Windows 11 will support installing Android apps outside the Amazon Appstore
When Microsoft announced Windows 11 yesterday, it confirmed the rumor that you’re going to be able to run Android apps on it. The company is making this happen by bringing the Amazon Appstore to the Microsoft Store. While partnering with Amazon is an easy way to populate the store with a directory of apps, it’s not the only way to get Android apps.
Unsurprisingly, you can install Android apps just like you can install any other kind of apps on Windows. There’s no need to get them from the Amazon Appstore; you can download an APK and install it.
— Miguel de Icaza (@migueldeicaza) June 25, 2021
Just note that you’re still not getting Google services support with Android apps on Windows 11. You can’t go and install Google Maps, or one of the many apps that rely on Google services to work properly. Sadly, there’s a wide variety of apps that use Google APIs. If you’ve ever used a phone without Google services, then you know that there are a lot of apps that will work, but won’t function 100% properly. For example, the Twitter app seems to work fine, but it won’t deliver push notifications (some would say that’s a feature, not a bug).
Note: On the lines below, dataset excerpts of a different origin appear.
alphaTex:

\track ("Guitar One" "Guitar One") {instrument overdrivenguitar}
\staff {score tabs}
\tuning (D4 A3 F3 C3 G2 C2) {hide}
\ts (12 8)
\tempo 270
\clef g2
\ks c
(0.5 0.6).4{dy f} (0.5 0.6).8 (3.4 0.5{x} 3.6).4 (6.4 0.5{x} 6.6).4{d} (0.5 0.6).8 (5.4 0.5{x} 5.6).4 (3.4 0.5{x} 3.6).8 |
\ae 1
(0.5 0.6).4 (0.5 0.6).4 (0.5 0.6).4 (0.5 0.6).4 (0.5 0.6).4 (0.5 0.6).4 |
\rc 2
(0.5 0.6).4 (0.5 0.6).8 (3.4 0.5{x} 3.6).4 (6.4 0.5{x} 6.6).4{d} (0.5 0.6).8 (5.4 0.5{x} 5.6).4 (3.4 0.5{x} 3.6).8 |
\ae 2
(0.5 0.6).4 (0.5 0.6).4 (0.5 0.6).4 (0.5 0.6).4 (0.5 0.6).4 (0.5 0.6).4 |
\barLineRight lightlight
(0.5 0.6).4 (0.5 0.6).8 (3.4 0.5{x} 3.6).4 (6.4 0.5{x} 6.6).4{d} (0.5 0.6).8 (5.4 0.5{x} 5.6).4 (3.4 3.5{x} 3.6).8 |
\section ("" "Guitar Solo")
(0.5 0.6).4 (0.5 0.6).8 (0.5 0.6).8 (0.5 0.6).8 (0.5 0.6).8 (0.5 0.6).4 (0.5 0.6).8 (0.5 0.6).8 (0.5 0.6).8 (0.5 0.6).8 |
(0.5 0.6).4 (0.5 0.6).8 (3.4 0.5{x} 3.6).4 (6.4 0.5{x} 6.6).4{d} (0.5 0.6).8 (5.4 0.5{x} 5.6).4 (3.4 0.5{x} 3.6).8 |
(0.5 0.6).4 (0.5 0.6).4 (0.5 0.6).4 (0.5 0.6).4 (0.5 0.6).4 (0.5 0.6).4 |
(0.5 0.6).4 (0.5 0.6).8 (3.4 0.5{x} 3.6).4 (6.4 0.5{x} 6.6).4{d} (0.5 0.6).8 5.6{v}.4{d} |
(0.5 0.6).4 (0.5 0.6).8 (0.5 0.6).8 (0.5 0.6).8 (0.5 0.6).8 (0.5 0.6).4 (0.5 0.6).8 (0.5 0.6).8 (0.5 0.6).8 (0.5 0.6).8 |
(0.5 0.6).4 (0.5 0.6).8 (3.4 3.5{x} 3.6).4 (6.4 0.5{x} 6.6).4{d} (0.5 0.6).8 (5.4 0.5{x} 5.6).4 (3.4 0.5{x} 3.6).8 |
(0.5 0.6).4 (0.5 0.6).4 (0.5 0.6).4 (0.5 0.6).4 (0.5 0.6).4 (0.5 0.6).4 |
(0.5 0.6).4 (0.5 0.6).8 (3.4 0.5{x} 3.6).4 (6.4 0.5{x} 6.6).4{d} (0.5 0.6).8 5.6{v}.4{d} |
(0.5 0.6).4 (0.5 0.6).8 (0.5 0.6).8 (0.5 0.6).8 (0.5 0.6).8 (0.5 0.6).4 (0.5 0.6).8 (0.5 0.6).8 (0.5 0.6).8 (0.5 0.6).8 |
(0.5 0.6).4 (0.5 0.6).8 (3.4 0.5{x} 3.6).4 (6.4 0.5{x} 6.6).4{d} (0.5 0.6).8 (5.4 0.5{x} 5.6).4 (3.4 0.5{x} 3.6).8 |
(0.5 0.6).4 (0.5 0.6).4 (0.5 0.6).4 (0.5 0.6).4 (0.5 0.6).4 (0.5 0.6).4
While Microsoft did confirm this yesterday, it’s also trying to add other storefronts to the Microsoft Store. This doesn’t necessarily mean it’s going to add other Android shops; it’s unlikely that we’ll see the the Huawei AppGallery. We could see gaming stores though, such as Epic or Steam.
This isn’t Microsoft’s first attempt at Android apps on Windows. Windows 10 was going to have something called Project Astoria, which allowed Android apps to run in emulation. Project Astoria was killed off before Windows 10 actually launched, but it evolved into the Windows Subsystem for Linux, laying the groundwork for Project Latte, the codename for what’s happening with Windows 11 and Android apps.
But again, the foundation of Windows is that it’s open. You can choose to install apps from the Microsoft Store, or you can choose not to. Android apps are no different. They’re running on what’s called the Windows Subsystem to Android, similar to the Windows Subsystem for Linux, and that’s all that you need to run the apps. Android apps on Windows 11 are using Intel’s Bridge technology to run natively on x64 hardware, although they’ll run on all Windows 11 PCs. There are no arbitrary security lockdowns in place.